▶ What the task asks: What lines of the material below hold the string "remnant"? Copy them out.

▶ Data provided:
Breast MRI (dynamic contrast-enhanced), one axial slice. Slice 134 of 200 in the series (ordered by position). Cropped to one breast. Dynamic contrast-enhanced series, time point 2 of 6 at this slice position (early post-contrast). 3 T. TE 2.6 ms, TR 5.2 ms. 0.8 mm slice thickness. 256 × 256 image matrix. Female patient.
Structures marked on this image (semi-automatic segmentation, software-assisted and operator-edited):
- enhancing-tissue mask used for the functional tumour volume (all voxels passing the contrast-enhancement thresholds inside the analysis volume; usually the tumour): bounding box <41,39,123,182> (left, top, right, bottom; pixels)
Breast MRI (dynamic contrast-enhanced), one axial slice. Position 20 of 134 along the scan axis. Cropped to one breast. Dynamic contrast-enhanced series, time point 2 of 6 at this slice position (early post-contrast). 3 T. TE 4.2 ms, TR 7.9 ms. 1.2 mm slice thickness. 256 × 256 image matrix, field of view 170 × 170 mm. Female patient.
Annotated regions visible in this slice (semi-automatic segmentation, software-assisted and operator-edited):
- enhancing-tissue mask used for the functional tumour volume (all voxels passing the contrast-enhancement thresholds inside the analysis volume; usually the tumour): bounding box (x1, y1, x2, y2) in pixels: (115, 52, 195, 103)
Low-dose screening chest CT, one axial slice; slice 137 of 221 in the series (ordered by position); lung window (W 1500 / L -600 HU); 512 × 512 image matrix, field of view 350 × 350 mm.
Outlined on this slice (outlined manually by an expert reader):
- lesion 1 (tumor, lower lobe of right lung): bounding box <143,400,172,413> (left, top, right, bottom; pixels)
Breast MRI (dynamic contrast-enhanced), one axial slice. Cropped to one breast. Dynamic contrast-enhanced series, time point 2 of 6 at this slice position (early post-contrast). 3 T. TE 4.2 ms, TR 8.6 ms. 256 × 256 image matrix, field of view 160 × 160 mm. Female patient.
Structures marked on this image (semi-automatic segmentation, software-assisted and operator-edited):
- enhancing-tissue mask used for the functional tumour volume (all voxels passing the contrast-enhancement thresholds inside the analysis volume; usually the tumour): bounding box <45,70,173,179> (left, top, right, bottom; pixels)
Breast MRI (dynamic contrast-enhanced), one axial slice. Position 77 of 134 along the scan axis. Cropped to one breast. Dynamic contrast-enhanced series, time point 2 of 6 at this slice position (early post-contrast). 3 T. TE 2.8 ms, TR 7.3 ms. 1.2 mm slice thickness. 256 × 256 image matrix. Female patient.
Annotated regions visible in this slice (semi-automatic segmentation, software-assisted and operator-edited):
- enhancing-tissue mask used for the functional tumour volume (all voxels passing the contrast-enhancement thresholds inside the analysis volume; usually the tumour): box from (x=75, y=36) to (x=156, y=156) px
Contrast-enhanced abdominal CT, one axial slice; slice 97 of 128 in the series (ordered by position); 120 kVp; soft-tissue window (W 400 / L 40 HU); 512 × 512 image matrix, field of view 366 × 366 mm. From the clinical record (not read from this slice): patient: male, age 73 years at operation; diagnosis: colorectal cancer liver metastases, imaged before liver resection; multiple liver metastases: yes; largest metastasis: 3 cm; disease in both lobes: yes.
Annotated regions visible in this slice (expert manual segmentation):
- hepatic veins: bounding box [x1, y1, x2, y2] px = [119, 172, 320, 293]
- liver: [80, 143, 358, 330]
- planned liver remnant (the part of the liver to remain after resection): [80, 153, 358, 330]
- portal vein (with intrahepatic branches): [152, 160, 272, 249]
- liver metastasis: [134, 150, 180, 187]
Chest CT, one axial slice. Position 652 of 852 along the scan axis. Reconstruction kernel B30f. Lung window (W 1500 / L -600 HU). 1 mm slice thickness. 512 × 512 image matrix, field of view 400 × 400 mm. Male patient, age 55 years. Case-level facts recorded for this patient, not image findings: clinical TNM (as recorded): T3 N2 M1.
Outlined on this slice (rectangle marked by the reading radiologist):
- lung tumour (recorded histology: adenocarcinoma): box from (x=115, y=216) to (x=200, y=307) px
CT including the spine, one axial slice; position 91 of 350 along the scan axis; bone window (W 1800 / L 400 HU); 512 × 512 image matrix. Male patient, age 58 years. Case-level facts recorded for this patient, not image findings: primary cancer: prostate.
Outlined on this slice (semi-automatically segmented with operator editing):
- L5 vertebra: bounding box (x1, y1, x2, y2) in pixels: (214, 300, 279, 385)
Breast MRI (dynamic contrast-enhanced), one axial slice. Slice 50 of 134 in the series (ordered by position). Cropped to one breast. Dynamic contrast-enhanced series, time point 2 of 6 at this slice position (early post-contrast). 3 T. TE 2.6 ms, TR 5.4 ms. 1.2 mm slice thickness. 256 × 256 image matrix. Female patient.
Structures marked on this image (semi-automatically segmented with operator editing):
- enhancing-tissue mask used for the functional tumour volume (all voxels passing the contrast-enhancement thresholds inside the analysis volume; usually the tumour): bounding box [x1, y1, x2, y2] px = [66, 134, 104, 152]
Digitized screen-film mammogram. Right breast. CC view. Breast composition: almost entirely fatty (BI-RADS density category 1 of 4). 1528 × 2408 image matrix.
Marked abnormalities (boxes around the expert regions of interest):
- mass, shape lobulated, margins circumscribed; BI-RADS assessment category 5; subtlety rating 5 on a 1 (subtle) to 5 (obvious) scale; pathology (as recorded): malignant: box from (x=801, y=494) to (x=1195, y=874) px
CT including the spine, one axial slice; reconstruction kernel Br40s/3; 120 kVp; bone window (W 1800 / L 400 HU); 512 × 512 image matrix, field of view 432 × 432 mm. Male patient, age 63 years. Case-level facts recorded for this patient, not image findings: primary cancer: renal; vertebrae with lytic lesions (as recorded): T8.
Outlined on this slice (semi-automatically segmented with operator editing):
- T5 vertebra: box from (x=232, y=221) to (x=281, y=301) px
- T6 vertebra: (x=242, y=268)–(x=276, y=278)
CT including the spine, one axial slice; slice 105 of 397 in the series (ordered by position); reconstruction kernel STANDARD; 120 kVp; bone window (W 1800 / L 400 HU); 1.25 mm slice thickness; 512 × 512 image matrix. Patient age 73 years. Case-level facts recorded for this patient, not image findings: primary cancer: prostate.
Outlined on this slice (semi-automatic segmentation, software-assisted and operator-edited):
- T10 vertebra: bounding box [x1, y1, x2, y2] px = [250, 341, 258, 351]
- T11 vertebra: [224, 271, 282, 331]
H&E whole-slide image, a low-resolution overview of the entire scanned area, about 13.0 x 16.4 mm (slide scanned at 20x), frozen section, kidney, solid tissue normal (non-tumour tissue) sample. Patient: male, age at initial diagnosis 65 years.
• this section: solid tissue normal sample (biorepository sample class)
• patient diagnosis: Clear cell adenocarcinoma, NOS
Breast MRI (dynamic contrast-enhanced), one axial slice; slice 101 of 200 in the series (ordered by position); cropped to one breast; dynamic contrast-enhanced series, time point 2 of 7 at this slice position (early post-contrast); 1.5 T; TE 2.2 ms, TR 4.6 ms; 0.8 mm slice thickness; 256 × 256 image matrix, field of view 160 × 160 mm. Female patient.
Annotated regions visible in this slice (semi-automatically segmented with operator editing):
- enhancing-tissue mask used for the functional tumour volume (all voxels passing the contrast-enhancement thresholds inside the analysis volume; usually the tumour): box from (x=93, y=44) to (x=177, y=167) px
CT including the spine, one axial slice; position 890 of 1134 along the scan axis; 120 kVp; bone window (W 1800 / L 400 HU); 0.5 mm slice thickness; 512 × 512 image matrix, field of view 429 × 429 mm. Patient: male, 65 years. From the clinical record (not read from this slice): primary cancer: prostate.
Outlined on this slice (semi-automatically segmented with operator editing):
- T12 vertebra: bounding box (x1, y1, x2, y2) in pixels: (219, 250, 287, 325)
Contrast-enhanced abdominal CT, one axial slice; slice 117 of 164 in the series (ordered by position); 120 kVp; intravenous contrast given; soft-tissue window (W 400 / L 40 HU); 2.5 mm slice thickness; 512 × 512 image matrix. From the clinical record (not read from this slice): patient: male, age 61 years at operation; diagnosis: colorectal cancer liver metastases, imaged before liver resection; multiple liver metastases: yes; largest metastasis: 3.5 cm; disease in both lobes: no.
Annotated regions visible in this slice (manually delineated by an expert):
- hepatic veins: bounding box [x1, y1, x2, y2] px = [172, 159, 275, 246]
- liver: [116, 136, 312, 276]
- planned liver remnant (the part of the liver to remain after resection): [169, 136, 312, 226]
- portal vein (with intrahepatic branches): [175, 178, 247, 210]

▶ Response for this exercise:
- planned liver remnant (the part of the liver to remain after resection): [80, 153, 358, 330]
- planned liver remnant (the part of the liver to remain after resection): [169, 136, 312, 226]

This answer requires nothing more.